Mountain in British Columbia, Canada

Antimony Mountain is a 2668 m mountain summit located in British Columbia, Canada.

==Description==
This remote peak is situated 23 km west-southwest of Lytton on the eastern boundary of Stein Valley Nlaka'pamux Heritage Park. It is part of the Lillooet Ranges of the Coast Mountains and the nearest higher neighbor is Claimpost Peak, 1.03 km to the north. Precipitation runoff from the peak's south and east sides drains to Kwoiek Creek, thence Fraser River, and the west slope drains into headwaters of Nesbitt Creek → Stein River → Fraser River. Topographic relief is significant as the summit rises 1,530 metres (5,020 ft) above Kwoiek Creek in 3 km and approximately 800 metres (2,625 ft) above Antimony Lake in one kilometre.

==Etymology==
The mountain is named for Antimony, the metallic element (identified as Sb in the Periodic table). It is most frequently used as a constituent of alloys and semiconductors. The toponym was officially adopted on March 2, 1950, by the Geographical Names Board of Canada as submitted by W.H. Matthews of the Geological Survey of Canada.

==Climate==
Based on the Köppen climate classification, Antimony Mountain is located in a subarctic climate zone of western North America.

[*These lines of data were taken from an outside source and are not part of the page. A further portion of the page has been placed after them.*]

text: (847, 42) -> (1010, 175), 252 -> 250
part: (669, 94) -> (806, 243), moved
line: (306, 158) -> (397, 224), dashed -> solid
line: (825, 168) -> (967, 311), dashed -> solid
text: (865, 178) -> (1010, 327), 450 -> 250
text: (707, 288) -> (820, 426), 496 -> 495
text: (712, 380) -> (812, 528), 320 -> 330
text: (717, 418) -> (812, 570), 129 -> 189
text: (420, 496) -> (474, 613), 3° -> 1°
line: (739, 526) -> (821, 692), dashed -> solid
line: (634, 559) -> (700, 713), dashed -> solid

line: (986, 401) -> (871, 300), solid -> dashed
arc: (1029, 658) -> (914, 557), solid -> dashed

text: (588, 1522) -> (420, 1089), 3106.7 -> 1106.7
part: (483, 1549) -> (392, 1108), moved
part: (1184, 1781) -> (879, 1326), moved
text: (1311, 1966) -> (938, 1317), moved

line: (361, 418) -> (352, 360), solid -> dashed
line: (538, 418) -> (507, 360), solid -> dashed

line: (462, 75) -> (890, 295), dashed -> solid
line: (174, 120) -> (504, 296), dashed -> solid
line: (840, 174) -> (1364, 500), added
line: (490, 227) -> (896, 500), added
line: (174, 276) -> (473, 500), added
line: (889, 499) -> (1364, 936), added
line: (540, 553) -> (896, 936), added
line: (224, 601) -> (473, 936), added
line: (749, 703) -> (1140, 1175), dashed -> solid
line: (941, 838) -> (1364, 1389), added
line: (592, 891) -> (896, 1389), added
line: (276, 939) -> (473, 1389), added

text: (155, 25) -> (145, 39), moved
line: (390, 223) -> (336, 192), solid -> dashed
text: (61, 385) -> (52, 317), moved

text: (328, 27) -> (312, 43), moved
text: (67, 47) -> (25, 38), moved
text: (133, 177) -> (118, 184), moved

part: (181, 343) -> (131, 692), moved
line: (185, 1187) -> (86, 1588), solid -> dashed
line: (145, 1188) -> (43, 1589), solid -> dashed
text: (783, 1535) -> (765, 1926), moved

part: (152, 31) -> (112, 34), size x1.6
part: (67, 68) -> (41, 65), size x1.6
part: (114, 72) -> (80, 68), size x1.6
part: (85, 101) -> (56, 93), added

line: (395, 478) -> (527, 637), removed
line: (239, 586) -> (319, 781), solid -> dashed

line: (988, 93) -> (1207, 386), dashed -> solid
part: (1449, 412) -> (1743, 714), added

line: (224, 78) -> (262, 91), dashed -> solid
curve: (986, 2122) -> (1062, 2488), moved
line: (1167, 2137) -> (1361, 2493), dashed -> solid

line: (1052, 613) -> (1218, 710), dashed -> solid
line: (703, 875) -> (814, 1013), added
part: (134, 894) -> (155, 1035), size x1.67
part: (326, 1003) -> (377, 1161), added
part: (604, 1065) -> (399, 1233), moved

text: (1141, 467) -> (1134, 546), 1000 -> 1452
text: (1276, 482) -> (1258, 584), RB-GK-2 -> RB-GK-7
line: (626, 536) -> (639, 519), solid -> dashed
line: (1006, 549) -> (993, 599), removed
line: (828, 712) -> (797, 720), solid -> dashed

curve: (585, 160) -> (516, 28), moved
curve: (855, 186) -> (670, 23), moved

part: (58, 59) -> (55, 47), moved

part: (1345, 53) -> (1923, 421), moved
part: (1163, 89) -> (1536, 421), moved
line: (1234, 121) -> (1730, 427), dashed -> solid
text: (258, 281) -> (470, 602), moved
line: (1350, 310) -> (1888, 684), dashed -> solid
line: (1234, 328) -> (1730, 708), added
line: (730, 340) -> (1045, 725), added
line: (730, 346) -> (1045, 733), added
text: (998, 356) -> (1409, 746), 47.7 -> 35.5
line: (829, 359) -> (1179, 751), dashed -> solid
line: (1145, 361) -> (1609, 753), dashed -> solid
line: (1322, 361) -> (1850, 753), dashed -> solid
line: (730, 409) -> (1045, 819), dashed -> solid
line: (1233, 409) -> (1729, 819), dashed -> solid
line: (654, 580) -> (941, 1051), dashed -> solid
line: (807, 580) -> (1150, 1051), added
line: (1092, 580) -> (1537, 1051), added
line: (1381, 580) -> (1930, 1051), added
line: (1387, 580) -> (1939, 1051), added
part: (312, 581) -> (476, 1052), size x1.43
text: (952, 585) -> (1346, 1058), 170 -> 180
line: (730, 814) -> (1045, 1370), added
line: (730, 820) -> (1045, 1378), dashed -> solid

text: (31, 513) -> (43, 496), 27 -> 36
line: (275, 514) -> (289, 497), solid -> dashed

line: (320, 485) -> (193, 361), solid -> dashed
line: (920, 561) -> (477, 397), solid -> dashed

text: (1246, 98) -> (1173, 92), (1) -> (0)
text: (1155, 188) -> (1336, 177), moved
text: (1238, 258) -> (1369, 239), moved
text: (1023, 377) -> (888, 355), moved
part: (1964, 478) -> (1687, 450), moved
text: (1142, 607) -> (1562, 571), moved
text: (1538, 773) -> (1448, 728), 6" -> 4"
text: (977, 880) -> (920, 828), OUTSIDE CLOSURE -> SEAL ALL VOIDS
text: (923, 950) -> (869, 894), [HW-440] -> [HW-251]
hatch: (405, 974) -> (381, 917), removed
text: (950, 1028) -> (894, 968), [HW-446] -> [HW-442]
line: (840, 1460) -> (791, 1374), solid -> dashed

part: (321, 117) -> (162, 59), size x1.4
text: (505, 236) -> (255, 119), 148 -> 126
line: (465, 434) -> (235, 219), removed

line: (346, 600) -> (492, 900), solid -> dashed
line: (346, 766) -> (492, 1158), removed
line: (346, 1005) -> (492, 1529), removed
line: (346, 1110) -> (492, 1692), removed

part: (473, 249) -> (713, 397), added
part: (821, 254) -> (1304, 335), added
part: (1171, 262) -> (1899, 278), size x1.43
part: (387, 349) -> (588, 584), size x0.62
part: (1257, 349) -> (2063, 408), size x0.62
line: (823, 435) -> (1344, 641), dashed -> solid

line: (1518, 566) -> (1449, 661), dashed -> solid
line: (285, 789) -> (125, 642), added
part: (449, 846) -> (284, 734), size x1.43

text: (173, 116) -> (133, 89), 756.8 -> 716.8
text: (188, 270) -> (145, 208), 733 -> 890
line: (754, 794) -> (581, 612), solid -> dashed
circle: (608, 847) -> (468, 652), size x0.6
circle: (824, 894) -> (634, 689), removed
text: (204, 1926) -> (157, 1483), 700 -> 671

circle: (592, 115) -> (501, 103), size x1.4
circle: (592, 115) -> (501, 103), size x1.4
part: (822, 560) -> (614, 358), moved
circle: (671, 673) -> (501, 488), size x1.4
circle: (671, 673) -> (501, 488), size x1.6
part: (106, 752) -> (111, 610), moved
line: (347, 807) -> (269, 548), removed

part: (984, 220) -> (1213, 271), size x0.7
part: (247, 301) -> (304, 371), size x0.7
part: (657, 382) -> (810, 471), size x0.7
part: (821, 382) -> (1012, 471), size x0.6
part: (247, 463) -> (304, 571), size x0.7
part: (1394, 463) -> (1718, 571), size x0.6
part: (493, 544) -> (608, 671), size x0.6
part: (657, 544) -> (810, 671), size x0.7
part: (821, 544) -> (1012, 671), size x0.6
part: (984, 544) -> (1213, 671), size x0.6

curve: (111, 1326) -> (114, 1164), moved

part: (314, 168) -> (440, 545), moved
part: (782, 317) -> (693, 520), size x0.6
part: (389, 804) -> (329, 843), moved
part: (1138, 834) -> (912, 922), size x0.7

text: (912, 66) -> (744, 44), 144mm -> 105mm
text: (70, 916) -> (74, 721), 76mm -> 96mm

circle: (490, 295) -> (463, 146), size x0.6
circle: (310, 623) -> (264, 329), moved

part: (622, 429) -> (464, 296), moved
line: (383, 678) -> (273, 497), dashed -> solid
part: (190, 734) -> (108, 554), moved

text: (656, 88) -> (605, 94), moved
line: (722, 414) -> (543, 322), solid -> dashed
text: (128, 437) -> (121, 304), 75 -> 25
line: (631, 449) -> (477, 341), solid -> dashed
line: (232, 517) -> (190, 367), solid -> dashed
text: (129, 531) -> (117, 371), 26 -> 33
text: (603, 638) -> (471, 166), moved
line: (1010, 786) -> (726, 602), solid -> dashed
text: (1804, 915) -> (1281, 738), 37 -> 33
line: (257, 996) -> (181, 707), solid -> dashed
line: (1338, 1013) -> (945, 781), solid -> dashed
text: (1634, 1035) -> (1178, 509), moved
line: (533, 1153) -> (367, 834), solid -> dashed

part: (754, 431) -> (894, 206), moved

Most weather fronts originate in the Pacific Ocean, and travel east toward the Coast Mountains where they are forced upward by the range (Orographic lift), causing them to drop their moisture in the form of rain or snowfall. As a result, the Coast Mountains experience high precipitation, especially during the winter months in the form of snowfall. Winter temperatures can drop below −20 °C with wind chill factors below −30 °C. The months July through September offer the most favorable weather for climbing Antimony Mountain.